Bayu memilih menurut daripada menolak. Jika menolak, dia akan mendapat omelan lebih panjang kali lebar seperti besarnya kota Jakarta.
"Mbok, Bayu pergi keluar dulu," pamit Bayu tidak ingin membuat Mbok Iyem khawatir.
"Mau kemana malam-malam gini, Den?"
"Mama nyuruh Bayu jemput Bima. Yaudah, Bayu pergi dulu."
Bayu menstarter motor ninja-nya yang ada di bagasi. Malam ini tidak begitu mendung, sedikit bintang yang menghiasi langit gelap. Bulan pun hanya menampakkan setengah wujudnya.
Dasar Mama! Kalo Bima gak ada yang jemput, gue jadi sasarannya. Sedangkan gue? Boro-boro. Pulang sendiri yang ada. Tapi masa iya sih, gue iri sama anak SD?
Batinnya menyeruak seraya dia membelah jalanan kota yang cukup panjang itu.
Lagian kan si Bima camping-nya di sekolah, gak hutan belantara. Segitu khawatirnya si Mama. Khawatirin gue kek sekali-kali, kayak dulu pas Bima belum lahir.
Batinnya terus saja mengeluh.
Jalanan malam ini cukup padat, jadi membuat sedikit macet.
Anjir, pake macet segala lagi. Ntar kalo kelamaan jemput, si mama akan ngomel ngalur-ngidul ini.
Walaupun macet, Bayu pun mencoba menyelip kendaraan roda empat maupun dua yang ada di depannya.
Akhirnya setelah menyelami lautan kendaraan yang padat itu, dia bisa terbebas dari lautan itu.

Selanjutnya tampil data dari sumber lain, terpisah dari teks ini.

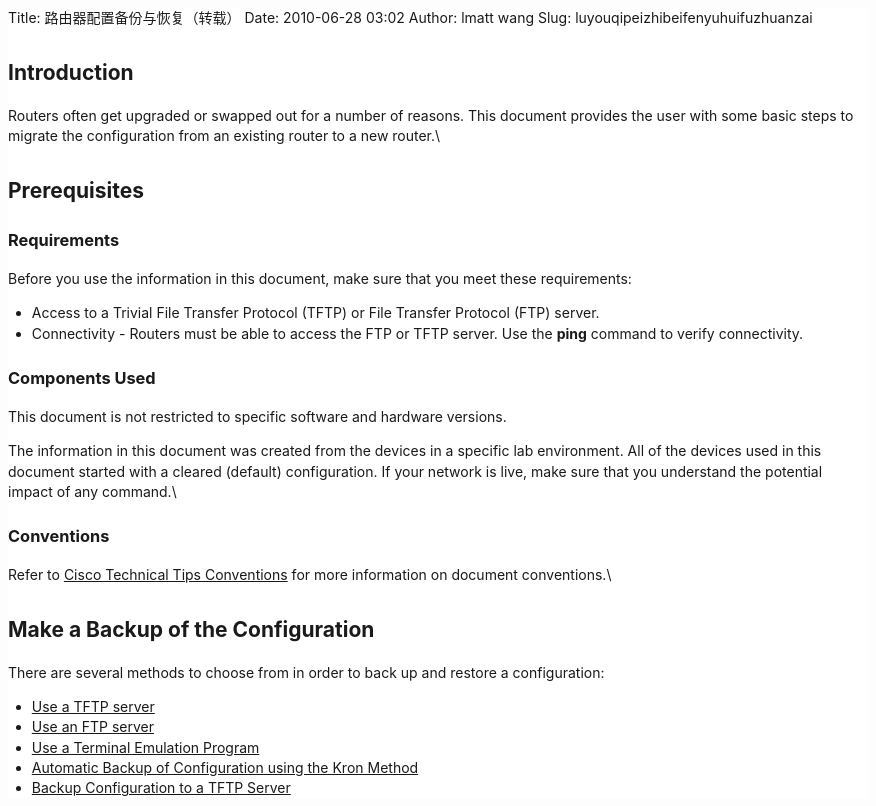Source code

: Title: 路由器配置备份与恢复（转载）
Date: 2010-06-28 03:02
Author: lmatt wang
Slug: luyouqipeizhibeifenyuhuifuzhuanzai

<a name="intro">Introduction</a>
--------------------------------

Routers often get upgraded or swapped out for a number of reasons. This
document provides the user with some basic steps to migrate the
configuration from an existing router to a new router.\

<a name="prereq">Prerequisites</a>
----------------------------------

### <a name="req">Requirements</a>

Before you use the information in this document, make sure that you meet
these requirements:

-   Access to a Trivial File Transfer Protocol (TFTP) or File Transfer
    Protocol (FTP) server.
-   Connectivity - Routers must be able to access the FTP or TFTP
    server. Use the **ping** command to verify connectivity.

### <a name="hw">Components Used</a>

This document is not restricted to specific software and hardware
versions.

The information in this document was created from the devices in a
specific lab environment. All of the devices used in this document
started with a cleared (default) configuration. If your network is live,
make sure that you understand the potential impact of any command.\

### <a name="conventions">Conventions</a>

Refer to [Cisco Technical Tips
Conventions](http://www.cisco.com/en/US/tech/tk801/tk36/technologies_tech_note09186a0080121ac5.shtml)
for more information on document conventions.\

<a name="backup">Make a Backup of the Configuration</a>
-------------------------------------------------------

There are several methods to choose from in order to back up and restore
a configuration:

-   [Use a TFTP
    server](http://www.cisco.com/en/US/products/sw/iosswrel/ps1835/products_tech_note09186a008020260d.shtml#tftp)
-   [Use an FTP
    server](http://www.cisco.com/en/US/products/sw/iosswrel/ps1835/products_tech_note09186a008020260d.shtml#ftp)
-   [Use a Terminal Emulation
    Program](http://www.cisco.com/en/US/products/sw/iosswrel/ps1835/products_tech_note09186a008020260d.shtml#em-prog)
-   [Automatic Backup of Configuration using the Kron
    Method](http://www.cisco.com/en/US/products/sw/iosswrel/ps1835/products_tech_note09186a008020260d.shtml#ab)
-   [Backup Configuration to a TFTP
    Server](http://www.cisco.com/en/US/products/sw/iosswrel/ps1835/products_tech_note09186a008020260d.shtml#bcb)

Bayu pun mengendarai dengan kecepatan tinggi. Jarak rumah dan sekolah Bima cukup jauh. Jika menggunakan mobil membutuhkan waktu lima belas menit kalau tidak macet, sedangkan dengan motor, membutuhkan waktu sepuluh menit.
CKIIIITTT!
Motor Bayu terhenti sesaat setelah Bayu menekan rem. Terlihat banyak anak-anak di halaman sekolah Bima. Ternyata benar, camping dipercepat. Terlihat Bima sedang duduk di pos satpam menunduk. Bayu pun menghampirinya.
"Oyyy, ayo!" ajak Bayu.
"Eh Kak Bayu? Ngapain kakak disini?" Bima mendongakkan kepala tak percaya apa yang ada di hadapaannya ini.
"Jemput lo lah. Apa lagi? Ayo buruan!"
"Tumben kakak jemput aku. Tapi aku seneng dijemput kakak," Bima memasang wajah sumringah.
"Udah deh, jangan banyak bacot. Ayo cepet, keburu hujan nih!"
"Tolong bawain barang-barangnya, Kak."
"Dih, nyusahin beut dah. Mana? Gue bawain. Buruan ikutin gue," ucap Bayu seraya menuju motornya yang berada di depan sekolah.
Bima mengekor di belakang Bayu dengan memasang senyum bahagia. Dia merasa senang karena jarang-jarang kakaknya menjemputnya ke sekolah seperti ini.
Semoga Kak Bayu udah gak benci lagi sama aku.
Bima seringkali membatin seperti itu. Dia tidak ingin terus-terusan dibenci kakaknya.
"Oyy, ngapain masih disitu. Sini naik, dan nih helm-nya," ucap Bayu sedikit kasar sambil menyodorkan helm ke Bima.
"Siap, Kak. Terima kasih ya udah mau jemput aku," ujar Bima sesaat setelah naik ke atas motor.
"Dih, pede amat lo. Kalo bukan karena mama yang nyuruh, ogah gue!"
"Gak peduli apa alasannya. Yang penting kakak jemput aku." Bayu diam tak menanggapi.
Bima berpegangan pada pinggang Bayu.
Motor Bayu pun melaju cepat ke jalanan besar. Sesekali Bima mengeratkan pegangannya karena Bayu mengendarai dengan kecepatan tinggi. Langit semakin mendung, Bayu takut nanti kehujanan. Kalau hujan, Bima nanti sakit. Kalau Bima sakit, ibunya akan memarahi Bayu habis-habisan. Padahal baru saja Bayu merasakan hari yang paling bahagia baginya. Dia tidak ingin menghancurkan hari bahagianya itu.